Tanti menjelaskan, koordinasi antara LPSK dengan APH (polisi dan penuntut umum, red) dalam pengajuan restitusi belum efektif.
“Koordinasi cenderung lebih lambat karena LPSK belum ada di semua daerah. Juga belum efektifnya koordinasi antara pemerintah pusat dan pemerintah daerah dalam menganggulangi TPPO.
“Pemda belum banyak berkomitmen untuk membuat perda dalam menanggulangi TPPO. Lalu gugus tugas TPPO di daerah belum efektif dan berperan optimal,” singgungnya.
Ketiga, aspek Budaya Hukum.
Dalam hal ini, kerahasiaan identitas saksi dan korban masih belum terjamin.
Menurut data dari Asean-Australia center Trafficking, pada 2020 pada 239 kasus yang dianalisis, 92% putusan tidak merahasiakan identitas korban.
Selebihnya, Tanti menjelaskan jika UU TPPO ini masih belum efektif oleh karena peran masyarakat yang belum optimal.
“UU TPPO sampai saat ini masih dipandang sebagai UU yang belum dipahami secara menyeluruh oleh masyarakat, terutama masyarakat rentan yang tinggal di daerah perbatasan,” ungkapnya.
Sementara itu, Gabriel Goa yang hadir mewakili Kelompok Kerja Menentang Perdagangan Manusia (Pokja MPM) dan masyarakat sipil NTT, mengapresiasi inisiatif FGD yang dinilai sangat strategis, karena telah menetapkan standar yang tinggi bagi kegiatan-kegiatan serupa yang dilakukan oleh lembaga lainnya.
Menurut Gabriel, salah satu kunci penting dalam pencegahan dan penanganan TPPO yakni dialog dan komitmen dalam kerja nyata, termasuk memahami tantangan yang dihadapi penegak hukum, memahami tantangan masyarakat sipil, bahkan memahami tantangan pemerintah.

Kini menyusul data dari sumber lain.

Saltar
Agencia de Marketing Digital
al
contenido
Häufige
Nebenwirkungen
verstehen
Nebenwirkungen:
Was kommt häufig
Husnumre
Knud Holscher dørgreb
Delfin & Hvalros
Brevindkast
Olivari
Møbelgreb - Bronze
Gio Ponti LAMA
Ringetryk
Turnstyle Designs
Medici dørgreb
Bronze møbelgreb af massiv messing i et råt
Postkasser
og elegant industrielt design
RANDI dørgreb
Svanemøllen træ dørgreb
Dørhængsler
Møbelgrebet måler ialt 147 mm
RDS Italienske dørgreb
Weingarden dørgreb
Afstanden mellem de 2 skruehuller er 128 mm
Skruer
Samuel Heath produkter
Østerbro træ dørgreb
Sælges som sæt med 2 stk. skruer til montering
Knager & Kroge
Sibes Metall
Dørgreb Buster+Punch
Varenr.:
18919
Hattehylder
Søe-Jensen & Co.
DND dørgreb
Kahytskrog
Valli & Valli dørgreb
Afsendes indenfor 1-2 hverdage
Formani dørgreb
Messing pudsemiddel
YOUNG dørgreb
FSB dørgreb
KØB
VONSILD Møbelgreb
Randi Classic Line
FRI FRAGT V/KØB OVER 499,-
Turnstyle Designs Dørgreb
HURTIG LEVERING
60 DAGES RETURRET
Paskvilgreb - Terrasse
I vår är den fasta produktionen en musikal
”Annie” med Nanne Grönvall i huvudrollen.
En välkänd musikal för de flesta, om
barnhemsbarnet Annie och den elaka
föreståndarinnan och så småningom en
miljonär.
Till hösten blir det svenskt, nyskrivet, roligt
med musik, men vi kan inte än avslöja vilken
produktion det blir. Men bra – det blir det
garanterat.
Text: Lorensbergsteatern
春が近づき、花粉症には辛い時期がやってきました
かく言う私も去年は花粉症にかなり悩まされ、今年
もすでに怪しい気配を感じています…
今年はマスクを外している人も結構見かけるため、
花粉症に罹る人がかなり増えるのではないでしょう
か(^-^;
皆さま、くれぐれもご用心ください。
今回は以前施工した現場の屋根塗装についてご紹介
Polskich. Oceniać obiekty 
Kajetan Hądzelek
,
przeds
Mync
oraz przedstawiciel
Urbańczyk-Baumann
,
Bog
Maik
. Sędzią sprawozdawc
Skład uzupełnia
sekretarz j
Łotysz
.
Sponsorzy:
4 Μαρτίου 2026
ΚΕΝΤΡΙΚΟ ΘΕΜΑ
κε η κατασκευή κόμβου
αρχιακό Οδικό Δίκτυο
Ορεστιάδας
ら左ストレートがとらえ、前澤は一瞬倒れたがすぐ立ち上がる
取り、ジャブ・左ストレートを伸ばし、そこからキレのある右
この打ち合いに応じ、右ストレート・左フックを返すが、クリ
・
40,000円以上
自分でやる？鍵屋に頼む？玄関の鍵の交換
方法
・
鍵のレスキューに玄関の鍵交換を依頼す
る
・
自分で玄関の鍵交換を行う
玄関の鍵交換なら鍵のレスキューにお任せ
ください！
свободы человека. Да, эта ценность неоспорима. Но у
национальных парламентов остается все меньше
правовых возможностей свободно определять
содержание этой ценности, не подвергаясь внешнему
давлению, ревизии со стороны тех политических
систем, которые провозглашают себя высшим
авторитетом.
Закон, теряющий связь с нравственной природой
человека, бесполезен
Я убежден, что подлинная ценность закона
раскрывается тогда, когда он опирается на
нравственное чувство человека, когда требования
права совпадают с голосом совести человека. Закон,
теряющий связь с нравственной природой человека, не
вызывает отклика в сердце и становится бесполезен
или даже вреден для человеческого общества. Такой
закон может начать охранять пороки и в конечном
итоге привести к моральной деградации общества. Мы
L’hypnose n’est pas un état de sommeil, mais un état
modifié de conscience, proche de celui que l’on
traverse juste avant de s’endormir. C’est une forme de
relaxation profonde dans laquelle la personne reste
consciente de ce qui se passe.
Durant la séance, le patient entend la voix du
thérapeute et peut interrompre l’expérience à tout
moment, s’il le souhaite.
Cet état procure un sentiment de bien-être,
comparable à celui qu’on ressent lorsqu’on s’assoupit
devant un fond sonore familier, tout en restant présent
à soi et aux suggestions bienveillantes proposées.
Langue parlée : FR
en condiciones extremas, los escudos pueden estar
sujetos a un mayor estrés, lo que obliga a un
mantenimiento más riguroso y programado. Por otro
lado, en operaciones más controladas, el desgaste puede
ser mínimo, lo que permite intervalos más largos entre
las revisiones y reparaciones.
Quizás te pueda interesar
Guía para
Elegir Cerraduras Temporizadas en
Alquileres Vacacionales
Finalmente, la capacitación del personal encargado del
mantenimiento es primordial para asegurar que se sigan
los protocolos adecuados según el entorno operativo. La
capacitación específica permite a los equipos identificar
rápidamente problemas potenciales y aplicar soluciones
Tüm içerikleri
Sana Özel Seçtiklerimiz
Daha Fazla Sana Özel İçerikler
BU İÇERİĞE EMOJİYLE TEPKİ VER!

“Semoga ke depan, donor-donor lebih cerdas mensupport kegiatan-kegiatan masyarakat sipil sehingga tidak terkesan menduplikasi data dan fakta serta benar -benar mencapai sasaran penanganan TPPO,” sentil Gabriel.
Gabriel menyinggung, kehadiran perwakilan dari Kedubes Canada, Kedubes Inggris, Kedubes Australia dalam FGD tersebut, menunjukkan bahwa pihak-pihak tersebut tahu bahwa TPPO adalah persolan global, lintas negara, dan sangat terstruktur.
“Kami sepakat dan mendukung pihak Kepolisian (Bareskrim) lebih proaktif untuk penegakan hukum, teemasuk penguatan ekonomi dengan mendirikan UMKM dan sentra bisnis di pedesaan sebagai salah satu opsi kunci mengatasi kemiskinan,” tandas Gabriel.